### TEXTE FOURNI:
+ + + + +

Honoraires dits de mutation

Fixation par l’assemblée générale

Inopposabilité de la décision au copropriétaire vendeur

 

Texte de l’arrêt et commentaires

 

Cassation civile 3   11 octobre 2005                    

Cassation partielle

N° de pourvoi : 04-17178

 

Attendu, selon le jugement attaqué (tribunal d'instance de Lyon, 17 mai 2004), rendu en dernier ressort, que M. X..., Mmes Y... et Z... ont vendu des lots dont ils étaient propriétaires indivis dans un immeuble en copropriété ; que par déclaration au greffe, ils ont demandé la mainlevée de l'opposition que le syndic, la société Galyo, aurait faite entre les mains du notaire chargé de la vente et la condamnation du syndicat à leur restituer certaines sommes indûment payées ; qu'ils ont réclamé des dommages-intérêts tant au syndicat des copropriétaires qu'au syndic et reconventionnellement le syndicat a demandé leur condamnation au paiement d'une certaine somme ;

 

Sur le premier moyen qui est recevable :

Vu l'article 1165 du Code civil ;

 

Attendu que pour débouter M. X... et Mmes Y... et Z... de leur demande en restitution d'une certaine somme mise à leur charge par le syndicat au titre des frais de mutation de leurs lots, le jugement retient que ces frais ont été prévus au titre des honoraires pour prestations particulières du contrat du syndic, contrat voté par une assemblée générale de copropriétaires non contestée ;

 

Qu'en statuant ainsi, alors que les décisions d'assemblée générales ne régissent pas les rapports entre chaque copropriétaire et le syndic, pris personnellement, le tribunal a violé le texte susvisé ;

 

Et sur le deuxième moyen :

Vu l'article 1165 du Code civil ;

 

Attendu que pour condamner M. X... et Mmes Y... et Z... au paiement d'une certaine somme au titre de travaux, le jugement retient qu'aux termes du contrat de vente des lots de copropriété, l'indivision X... s'engageait envers les acheteurs à prendre en charge le coût des travaux décidés avant le jour de la vente, et que le syndic a pu réclamer aux vendeurs le coût de ces travaux auxquels ils resteront en dernier lieu tenus ;

 

Qu'en statuant ainsi, sans rechercher à quelle date les appels de fonds relatifs aux travaux considérés étaient devenus effectivement liquides et exigibles et alors que le syndicat est un tiers au contrat de vente, le tribunal n'a pas donné de base légale à sa décision de ce chef ;

 

Et attendu qu'il n'y a pas lieu de statuer sur le troisième moyen qui ne serait de nature à permettre l'admission du pourvoi ;

 

PAR CES MOTIFS :

 

CASSE ET ANNULE, sauf en ce qu'il a débouté M. X... et Mmes Y... et Z... de leurs demandes en mainlevée de l'opposition et en restitution de la somme de 580,37 euros au titre de la provision du 4ème trimestre 2001, le jugement rendu le 17 mai 2004, entre les parties, par le tribunal d'instance de Lyon ; remet, en conséquence, quant à ce, la cause et les parties dans l'état où elles se trouvaient avant ledit jugement et, pour être fait droit, les renvoie devant le tribunal d'instance de Villeurbanne ;

 

Condamne le syndicat des copropriétaires du 26, 28, 30 chemin de la Creuzette et la société Galyo, ensemble, aux dépens ;

 

Vu l'article 700 du nouveau Code de procédure civile, condamne le syndicat des copropriétaires du 26, 28, 30 chemin de la Creuzette et la société Galyo, ensemble, à payer à M. X... et Mmes Y... et Z..., ensemble, la somme de 2 000 euros ;

 

Vu l'article 700 du nouveau Code de procédure civile, rejette la demande du syndicat des copropriétaires 26, 28, 30 chemin de la Creuzette et de la société Galyo ;

 

 

Commentaires :

 

Il faut en terminer avec la controverse relative aux « honoraires de mutation » réclamés par les syndics professionnels pour l’établissement de l’état daté et de la note de renseignements à adresser au notaire  !

+ + + + +

### ENREGISTREMENTS FOURNIS:

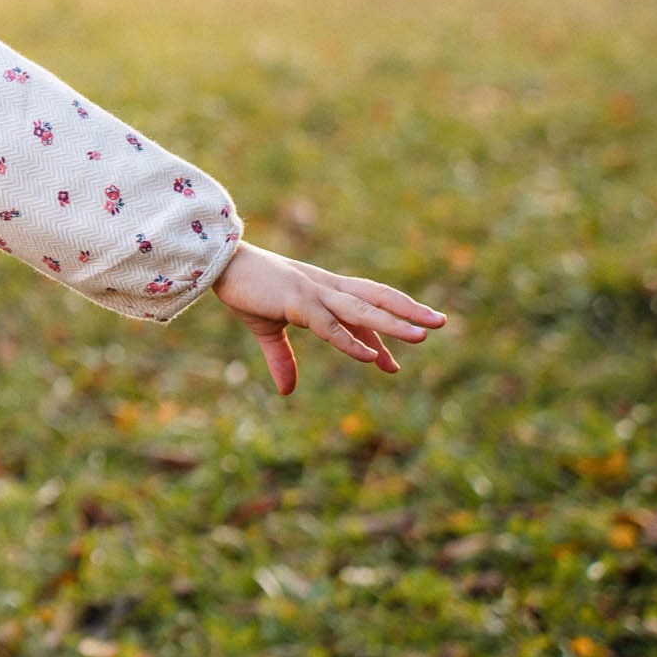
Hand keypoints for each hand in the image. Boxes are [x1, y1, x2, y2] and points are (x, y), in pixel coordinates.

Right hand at [211, 242, 449, 394]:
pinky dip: (351, 342)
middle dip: (408, 311)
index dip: (381, 335)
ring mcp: (313, 294)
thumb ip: (282, 358)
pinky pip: (330, 326)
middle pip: (376, 298)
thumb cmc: (243, 290)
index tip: (393, 364)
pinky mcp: (296, 302)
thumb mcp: (266, 329)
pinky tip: (372, 358)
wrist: (217, 264)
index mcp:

+ + + + +

### OBJET DE LA TÂCHE:
Transcrivez fidèlement le passage du document relatif aux honoraires de mutation compris entre « Vu l'article 700 du nouveau Code de procédure civile, rejette » et « au notaire  ! », ces deux bornes incluses. Fondez-vous uniquement sur le document relatif aux honoraires de mutation.

### RÉPONSE CI-DESSOUS:
Vu l'article 700 du nouveau Code de procédure civile, rejette la demande du syndicat des copropriétaires 26, 28, 30 chemin de la Creuzette et de la société Galyo ;

 

 

Commentaires :

 

Il faut en terminer avec la controverse relative aux « honoraires de mutation » réclamés par les syndics professionnels pour l’établissement de l’état daté et de la note de renseignements à adresser au notaire  !